Exercise details: Could you write out, word for word, only the lines from the one containing "Page size: 1275x1650." through the last line of the data below?
(Data to process Opens)
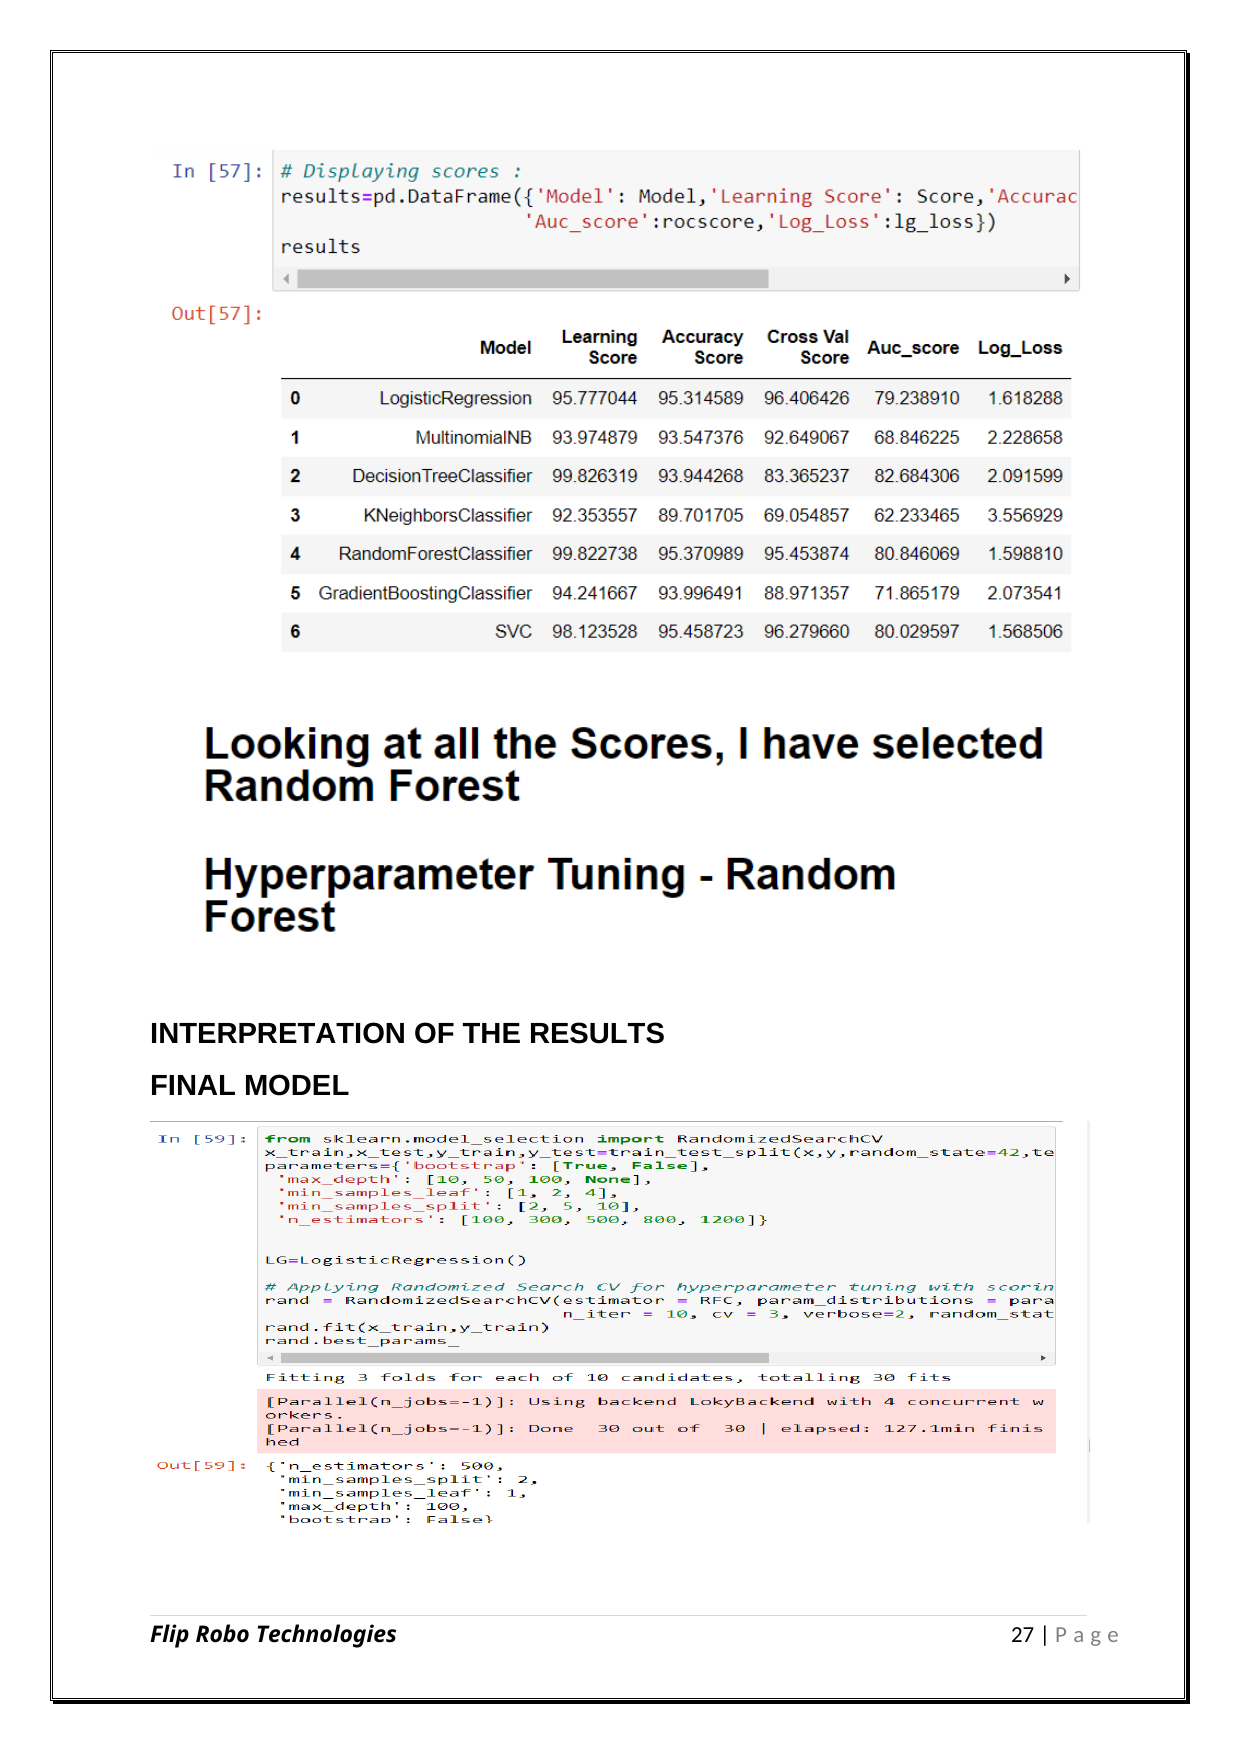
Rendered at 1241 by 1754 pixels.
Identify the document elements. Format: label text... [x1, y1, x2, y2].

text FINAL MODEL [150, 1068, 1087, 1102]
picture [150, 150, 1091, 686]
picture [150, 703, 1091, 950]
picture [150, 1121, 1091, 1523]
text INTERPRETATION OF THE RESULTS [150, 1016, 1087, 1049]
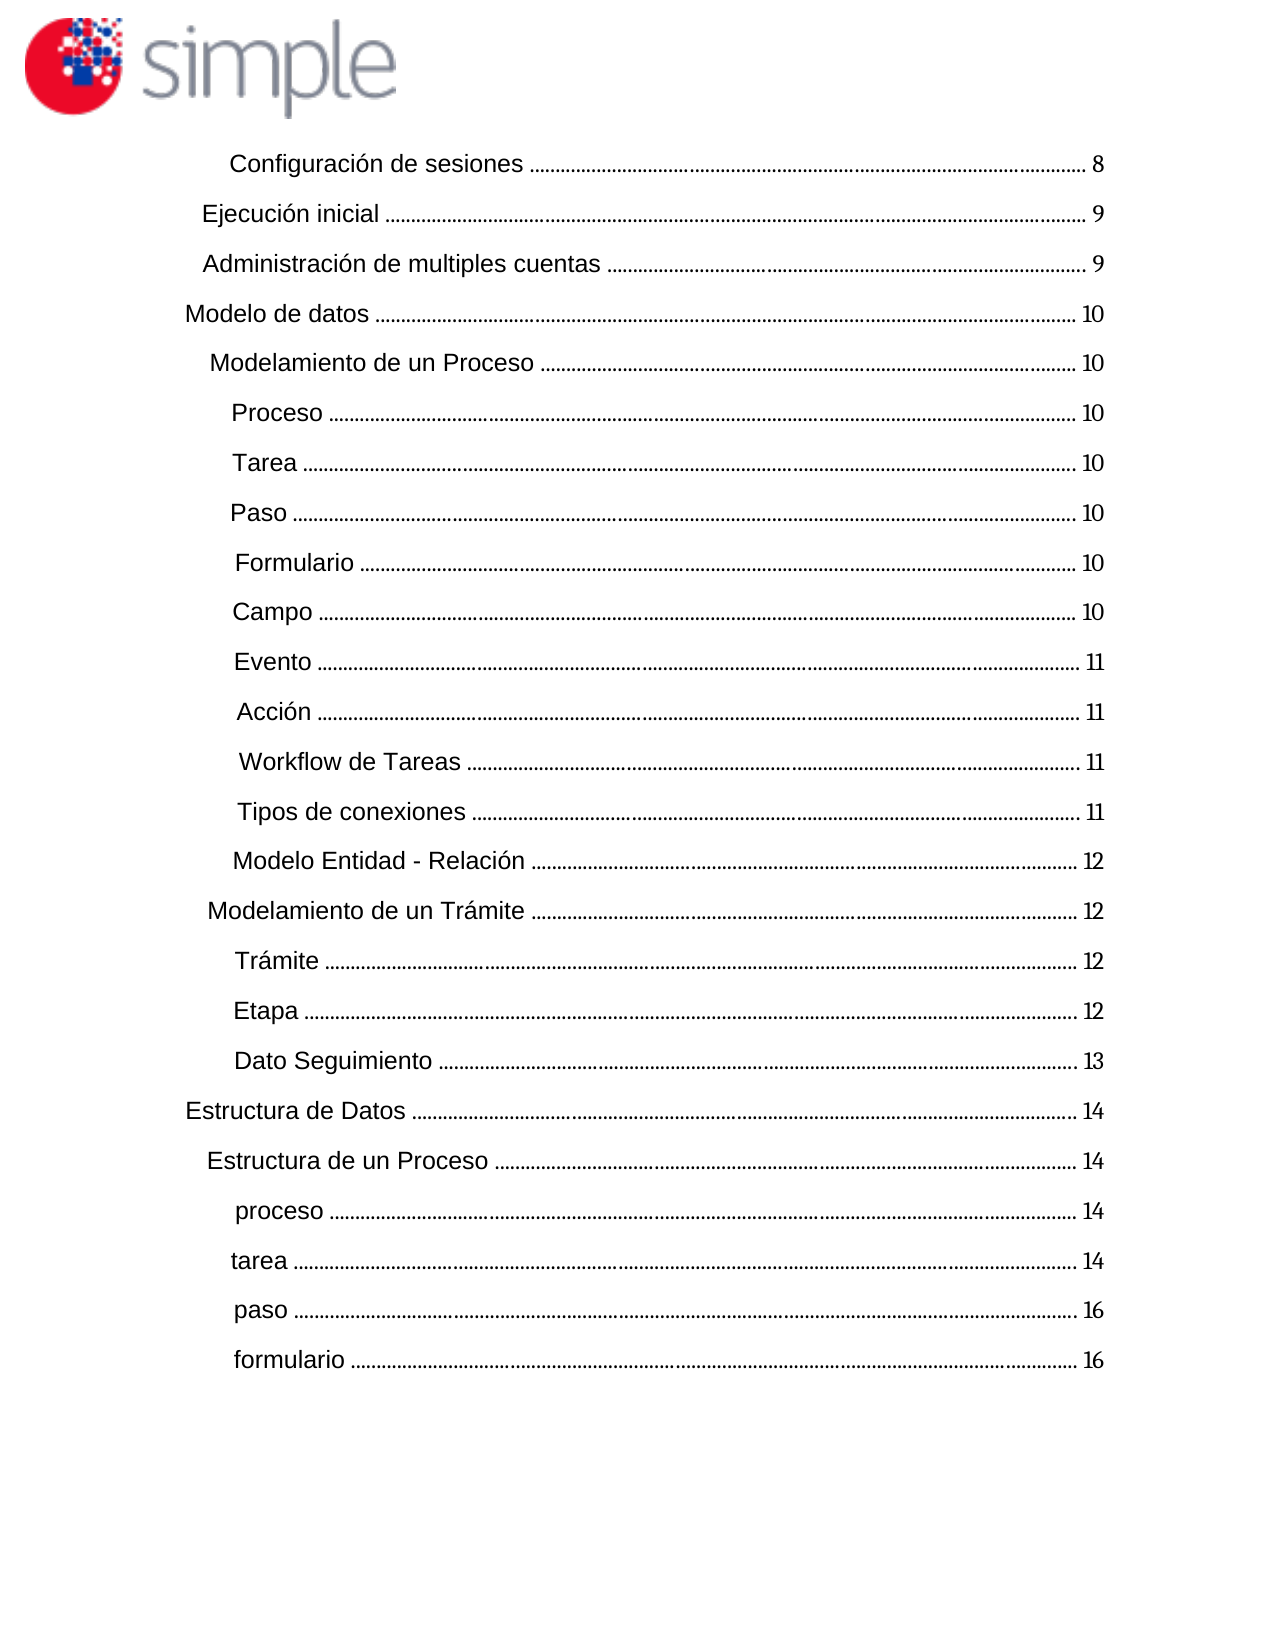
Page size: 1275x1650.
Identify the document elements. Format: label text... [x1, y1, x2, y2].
(Data to process Closes)
Solution to the problem:
Page size: 1275x1650.
Identify the document elements. Format: label text... [x1, y1, x2, y2].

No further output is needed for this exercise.